Anne Deneuchatel, une quinquagénaire de La Réunion, a été victime d'une arnaque de 830.000 euros par des escrocs se faisant passer pour l'acteur Brad Pitt, via de faux comptes et des messages ciblés. Ce scandale, qui a largement fait écho dans les médias, met en lumière des lacunes flagrantes dans la vigilance des banques.
En contact avec une bande de cybercriminels utilisant des technologies avancées telles que l'intelligence artificielle pour créer des faux profils, Anne Deneuchatel a découvert une réalité sinistre lorsqu'elle a compris qu'elle était manipulée depuis un an et demi.
Après avoir perdu une somme colossale, elle a décidé d'assigner en justice deux banques, les accusant de manquement à leurs obligations de vigilance. Selon RTL, elle leur reproche d’avoir validé des virements dont les libellés auraient dû éveiller des soupçons.
Réparation intégrale de son préjudice
Des experts ont identifié des typologies de virements des plus surprenantes, dont des libellés comme « opération de transplantation du rein gauche de monsieur William Bradley Pitt » et « acompte pour l'assurance production cinématographique de William Bradley Pitt ». Des montants atteignant 59.474 euros ont été transférés vers des comptes en Turquie et en Espagne sans qu'aucune alerte ne soit déclenchée.
Cette affaire soulève des questions cruciales sur la responsabilité des banques face à des transactions douteuses.
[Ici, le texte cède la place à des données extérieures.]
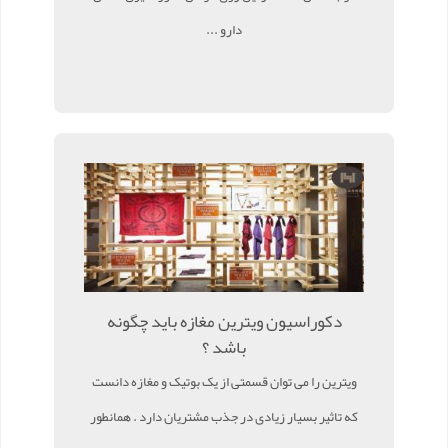
دارو ...
دکوراسیون ویترین مغازه باید چگونه
باشد ؟
ویترین را می توان قسمتی از یک بوتیک و مغازه دانست
که تاثیر بسیار زیادی در جذب مشتریان دارد . همانطور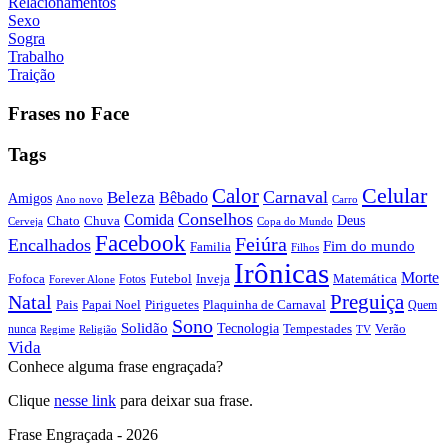
Relacionamentos
Sexo
Sogra
Trabalho
Traição
Frases no Face
Tags
Calor
Celular
Carnaval
Beleza
Bêbado
Amigos
Ano novo
Carro
Conselhos
Comida
Chato
Chuva
Deus
Cerveja
Copa do Mundo
Facebook
Feiúra
Encalhados
Fim do mundo
Familia
Filhos
Irônicas
Morte
Fofoca
Futebol
Inveja
Matemática
Fotos
Forever Alone
Preguiça
Natal
Papai Noel
Piriguetes
Plaquinha de Carnaval
Pais
Quem
Sono
Solidão
Tecnologia
nunca
Tempestades
Verão
Regime
Religião
TV
Vida
Conhece alguma frase engraçada?
Clique
nesse link
para deixar sua frase.
Frase Engraçada - 2026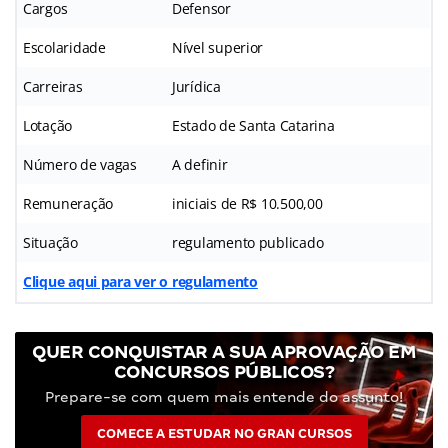
Cargos
Defensor
Escolaridade
Nível superior
Carreiras
Jurídica
Lotação
Estado de Santa Catarina
Número de vagas
A definir
Remuneração
iniciais de R$ 10.500,00
Situação
regulamento publicado
Clique aqui para ver o regulamento
QUER CONQUISTAR A SUA APROVAÇÃO EM
CONCURSOS PÚBLICOS?
Prepare-se com quem mais entende do assunto!
COMECE A ESTUDAR NO GRAN CURSOS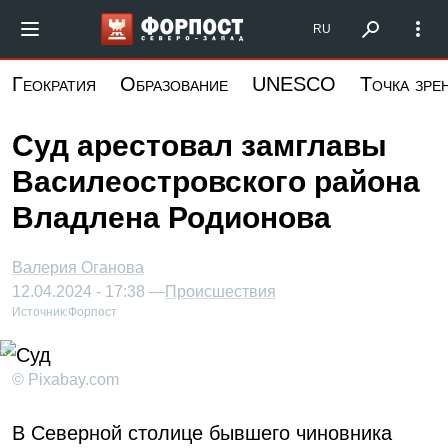
Перейти
Форпост Северо-Запад
RU
к
основному
Геократия
Образование
UNESCO
Точка зре
содержанию
Суд арестовал замглавы
Василеостровского района
Владлена Родионова
Валерия Оганова
12.04.2024 - 17:38 —
Происшествия
Источник:
Форпост
© Pixabay.com
В Северной столице бывшего чиновника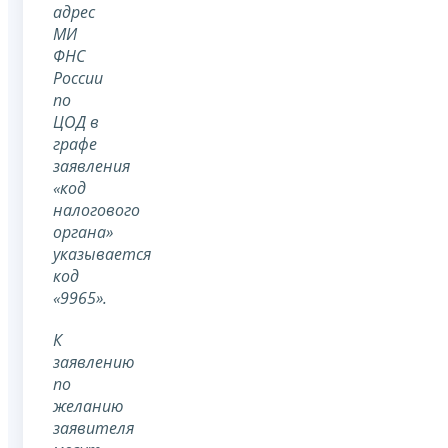
адрес
МИ
ФНС
России
по
ЦОД в
графе
заявления
«код
налогового
органа»
указывается
код
«9965».
К
заявлению
по
желанию
заявителя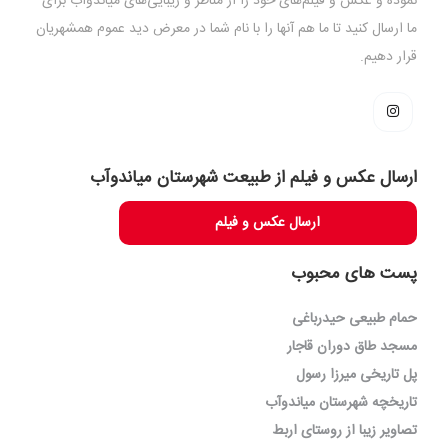
نموده و عکس و فیلم‌های خود را از مناظر و زیبایی‌های میاندوآب برای
ما ارسال کنید تا ما هم آنها را با نام شما در معرض دید عموم همشهریان
قرار دهیم.
ارسال عکس و فیلم از طبیعت شهرستان میاندوآب
ارسال عکس و فیلم
پست های محبوب
حمام طبیعی حیدرباغی
مسجد طاق دوران قاجار
پل تاریخی میرزا رسول
تاریخچه شهرستان میاندوآب
تصاویر زیبا از روستای اربط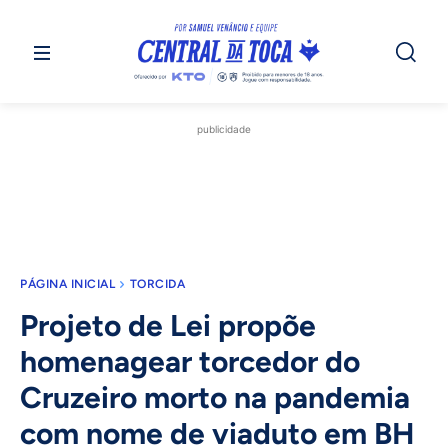
publicidade
PÁGINA INICIAL
TORCIDA
Projeto de Lei propõe
homenagear torcedor do
Cruzeiro morto na pandemia
com nome de viaduto em BH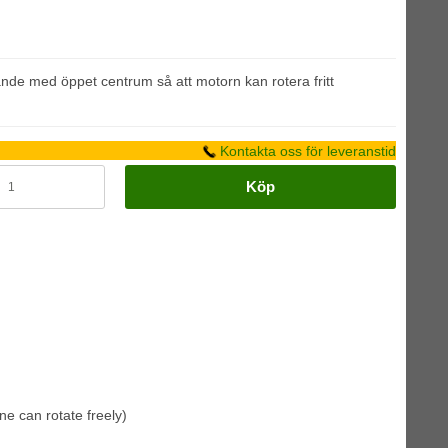
nde med öppet centrum så att motorn kan rotera fritt
Kontakta oss för leveranstid
Köp
ne can rotate freely)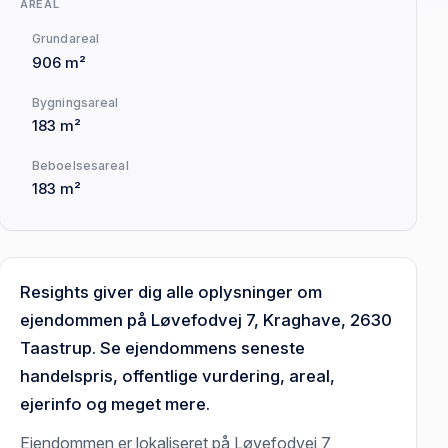
AREAL
Grundareal
906 m²
Bygningsareal
183 m²
Beboelsesareal
183 m²
Resights giver dig alle oplysninger om
ejendommen på Løvefodvej 7, Kraghave, 2630
Taastrup. Se ejendommens seneste
handelspris, offentlige vurdering, areal,
ejerinfo og meget mere.
Ejendommen er lokaliseret på Løvefodvej 7,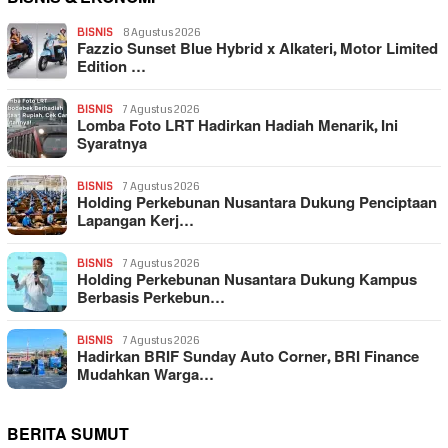
BISNIS
8 Agustus 2026
Fazzio Sunset Blue Hybrid x Alkateri, Motor Limited
Edition …
BISNIS
7 Agustus 2026
Lomba Foto LRT Hadirkan Hadiah Menarik, Ini
Syaratnya
BISNIS
7 Agustus 2026
Holding Perkebunan Nusantara Dukung Penciptaan
Lapangan Kerj…
BISNIS
7 Agustus 2026
Holding Perkebunan Nusantara Dukung Kampus
Berbasis Perkebun…
BISNIS
7 Agustus 2026
Hadirkan BRIF Sunday Auto Corner, BRI Finance
Mudahkan Warga…
BERITA SUMUT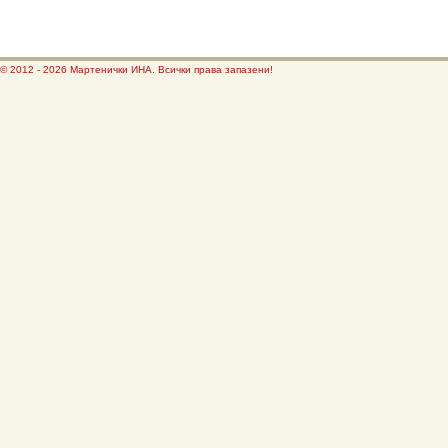
© 2012 - 2026 Мартенички ИНА. Всички права запазени!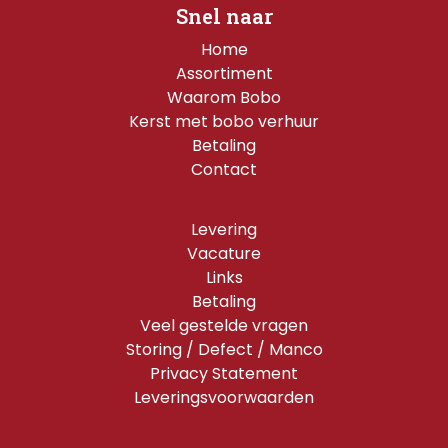
Snel naar
Home
Assortiment
Waarom Bobo
Kerst met bobo verhuur
Betaling
Contact
Levering
Vacature
Links
Betaling
Veel gestelde vragen
Storing / Defect / Manco
Privacy Statement
Leveringsvoorwaarden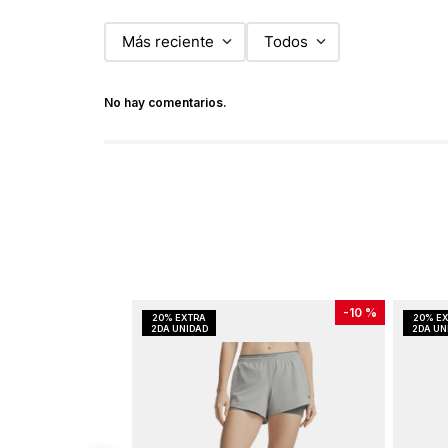
Más reciente
Todos
No hay comentarios.
-
10 %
Comme l’explique une enquêtrice spécialisée en cybersécurité, "les banques doivent avoir des mécanismes robustes pour détecter de telles anomalies, sinon elles deviennent des complices involontaires de ces crimes". Les conséquences de cette négligence sont dramatiques pour les victimes, qui se retrouvent dans l'impossibilité de récupérer leur argent.
En attendant, Anne Deneuchatel espère non seulement une réparation intégrale de son préjudice, mais également une prise de conscience générale sur la nécessité des banques d’adopter des protocoles de vigilance plus stricts.